Eastman: Joy Boy; Hannah Peel: Neon; Lyra Pramuk: Quanta; Steve Reich: Double Sextet
Bedroom Community HVALUR43 48:47 mins
Pioneering label Bedroom Community has worked wonders to bring contemporary classical music – composer Nico Muhly is among its founders – to the experimental, cross-genre realm that was born online at the turn of the century. Manchester Collective treads the same path: Neon follows
a ‘mix-tape’ programme, combining popular composers (Steve Reich) with newer ones (Lyra Pramuk; Hannah Peel) and those who are enjoying posthumous success as part of the zeitgeist to reinstate overlooked individuals (Julius Eastman).
In the album’s title track, a repeated rhythmic piano motif forms a dotted line along which related melodies are drawn.

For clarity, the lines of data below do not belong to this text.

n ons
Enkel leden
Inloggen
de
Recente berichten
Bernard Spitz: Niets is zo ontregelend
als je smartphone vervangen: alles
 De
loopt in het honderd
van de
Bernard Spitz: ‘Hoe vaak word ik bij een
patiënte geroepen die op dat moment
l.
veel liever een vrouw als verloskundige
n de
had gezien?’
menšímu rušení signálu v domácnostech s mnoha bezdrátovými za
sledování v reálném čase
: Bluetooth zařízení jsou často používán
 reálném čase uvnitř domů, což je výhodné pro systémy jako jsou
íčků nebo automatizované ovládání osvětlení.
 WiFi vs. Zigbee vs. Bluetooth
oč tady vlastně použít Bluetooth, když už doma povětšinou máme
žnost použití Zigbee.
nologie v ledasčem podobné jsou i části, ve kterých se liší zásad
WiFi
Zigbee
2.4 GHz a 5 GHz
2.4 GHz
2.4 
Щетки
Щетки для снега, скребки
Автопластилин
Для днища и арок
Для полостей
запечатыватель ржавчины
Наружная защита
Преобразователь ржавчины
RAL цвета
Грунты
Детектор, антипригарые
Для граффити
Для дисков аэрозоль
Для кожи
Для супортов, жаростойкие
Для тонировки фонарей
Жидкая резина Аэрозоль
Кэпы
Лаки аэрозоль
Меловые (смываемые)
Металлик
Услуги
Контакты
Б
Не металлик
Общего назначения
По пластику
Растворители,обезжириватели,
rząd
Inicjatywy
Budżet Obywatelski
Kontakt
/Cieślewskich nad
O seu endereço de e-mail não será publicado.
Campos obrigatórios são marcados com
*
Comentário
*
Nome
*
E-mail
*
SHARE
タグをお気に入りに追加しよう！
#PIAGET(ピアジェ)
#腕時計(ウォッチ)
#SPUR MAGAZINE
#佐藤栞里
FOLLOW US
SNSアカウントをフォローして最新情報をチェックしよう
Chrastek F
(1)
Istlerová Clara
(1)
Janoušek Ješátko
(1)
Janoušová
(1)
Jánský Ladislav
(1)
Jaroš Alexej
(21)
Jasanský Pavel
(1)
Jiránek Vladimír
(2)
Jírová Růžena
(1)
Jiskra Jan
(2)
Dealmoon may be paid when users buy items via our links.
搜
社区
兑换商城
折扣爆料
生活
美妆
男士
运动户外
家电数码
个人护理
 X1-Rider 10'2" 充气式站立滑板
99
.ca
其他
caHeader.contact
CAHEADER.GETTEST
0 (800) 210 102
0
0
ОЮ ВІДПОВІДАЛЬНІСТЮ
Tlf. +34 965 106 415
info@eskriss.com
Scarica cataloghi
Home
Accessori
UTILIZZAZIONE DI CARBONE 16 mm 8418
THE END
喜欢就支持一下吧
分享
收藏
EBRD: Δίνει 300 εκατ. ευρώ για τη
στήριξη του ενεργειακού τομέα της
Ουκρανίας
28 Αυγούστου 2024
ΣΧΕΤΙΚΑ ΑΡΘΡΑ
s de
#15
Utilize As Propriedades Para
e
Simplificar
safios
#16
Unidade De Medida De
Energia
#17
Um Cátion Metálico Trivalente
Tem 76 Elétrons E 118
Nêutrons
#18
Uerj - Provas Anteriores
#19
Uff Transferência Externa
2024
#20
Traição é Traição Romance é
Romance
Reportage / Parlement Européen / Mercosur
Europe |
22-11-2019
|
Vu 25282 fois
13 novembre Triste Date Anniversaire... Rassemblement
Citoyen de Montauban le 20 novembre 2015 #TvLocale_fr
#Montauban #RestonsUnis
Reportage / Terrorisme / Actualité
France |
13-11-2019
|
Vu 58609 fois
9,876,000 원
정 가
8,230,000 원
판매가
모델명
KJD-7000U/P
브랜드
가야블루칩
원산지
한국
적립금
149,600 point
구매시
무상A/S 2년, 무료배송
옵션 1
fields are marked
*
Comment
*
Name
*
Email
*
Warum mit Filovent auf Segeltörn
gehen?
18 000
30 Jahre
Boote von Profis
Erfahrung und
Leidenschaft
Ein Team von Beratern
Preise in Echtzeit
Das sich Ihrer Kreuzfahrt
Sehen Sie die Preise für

The flickering shapes evoke restless cityscapes. Peel weaves field recordings from Tokyo’s Shinjuku Station into the instrumental cloth; these are heard in the final movement ‘Vanishing’, which combines intriguing timbres – contorted electronics, piano and strings. The piano ostinato is reminiscent of Reich – his Double Sextet is a natural companion. The 2007 piece can be played by 12 musicians or six playing against a recording of themselves; Manchester Collective opts for the latter, rendering the pointillist patterns with crisp accuracy. Quanta, like Neon, is a Manchester Collective commission. It uses
Carlo Rovelli’s The Order of Time as a dive board into a murky pool of sound: free-flowing strings are contrasted with chiming percussion and bird-like woodwind. There is joy to the melee; this polyrhythmic freedom is quietly euphoric – and the very antithesis of the ticking grandfather clock that opens the piece. Julius Eastman’s vibrating Joy Boy is a delightful addition to this release.